Not your mother’s salt

If you cook much, you’ve probably noticed that nearly every recipe, whether sweet or savory, calls for some salt. A pinch here, two tablespoons there, the mineral seems to make everything better. Bacon wouldn’t be nearly as ambrosiaesque if it wasn’t for its saltiness. Like sausages? Without salt they’d just be ground meat. The sweetness and complexity of caramel and chocolate are highlighted when some large grains of sea salt are sprinkled on top.

Like most Americans, I grew up knowing salt as something that came in a shaker that got liberally shaken over nearly every dish. Whenever that shaker was empty it was refilled from that iconic blue cylinder that has the girl holding the umbrella on it.

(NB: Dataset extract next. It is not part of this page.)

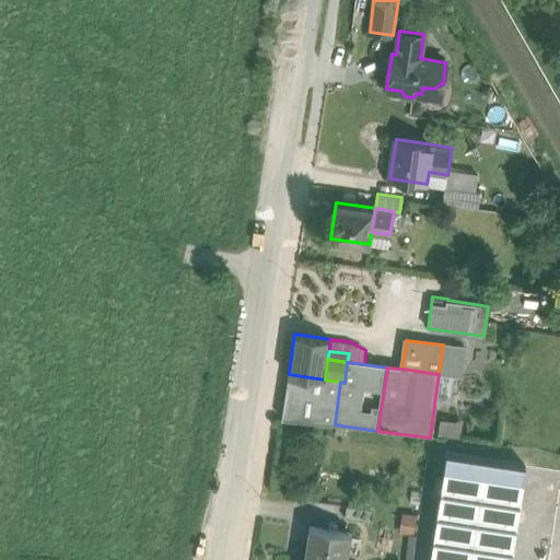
[(325,380),(289,374),(282,418),(335,424),(340,382),(325,380)]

Once I started cooking for myself, I discovered that salt is a lot more complex that just salt. There was sea salt and kosher salt to be experimented with. Large granules of sea salt were put on green beans; nearly ruining the dish because I didn’t realize that sea salt is more salty that table salt. I now rub prodigious amounts of kosher salt on most of my meats, its delicacy working to bring out the flavors of lamb and beef.

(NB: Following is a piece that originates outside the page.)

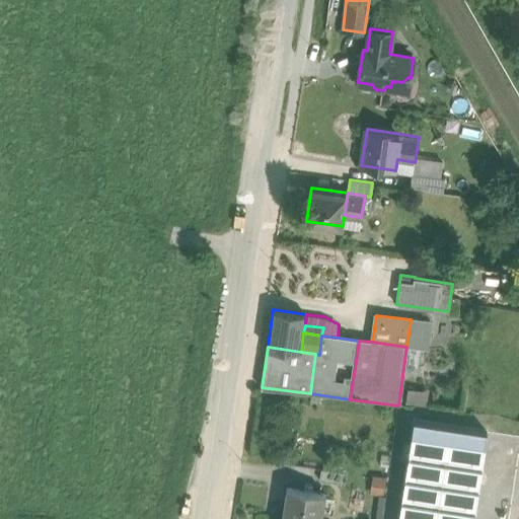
[(428,403),(430,389),(409,387),(408,401),(428,403)]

Thanks to gifts and gift certificates my wife and I got at our wedding we were able to expand our salt collection. At the Springfield alternative grocery store, Food Fantasies, I found something almost magical while my wife perused the goat cheeses– smoked salt.

“It smells like burning leaves in the best way possible” was how Jamey described it after first smelling the stuff.

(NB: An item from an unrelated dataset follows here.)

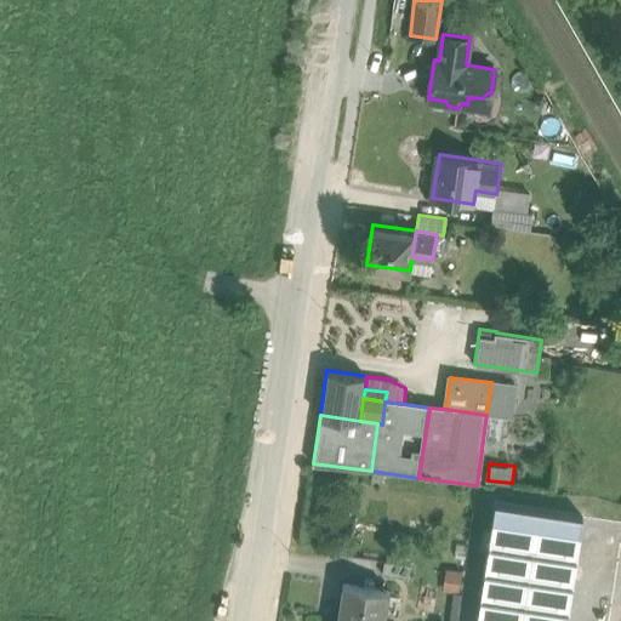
[(477,620),(567,620),(584,514),(495,502),(477,620)]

Sitting next to it was a pink Himalayan salt. “If we’re going to get one weird salt, might as well get the other,” I thought. I’m not sure how to exactly describe the stuff, but it is different. Maybe lighter than your standard table salt.

We’re still experimenting with how best to use the stuff.  Green beans and smoked salt? Pretty good. Throw a little of the pink stuff on roasted veggies? Don’t mind if I do.

Now I find myself seriously contemplating getting the book Salted: A manifesto of the world’s most essential mineral by Mark Bitterman. This guy is a salt apostle. Reading how Bitterman came to appreciate salt reads much the same way as Paul’s conversion on his way to Damascus. A blinding light, a voice from above and both had been converted.

Bitterman now owns a store that sells nothing but salt, and it ain’t cheap. It might smack of the latest culinary gimmick; salt is NaCl, sodium chloride, no matter where it comes from, right? I guess. But say that about wine, olive oil or anything else that has a devoted following and you might be burned at the stake.

In the sample I’ve read from Salted, Bitterman argues that each salt has a unique flavor depending on where it comes from, much like wine. It’s the terra that gives each salt a unique flavoring. It’s an interesting concept, and one I’m more than willing to test.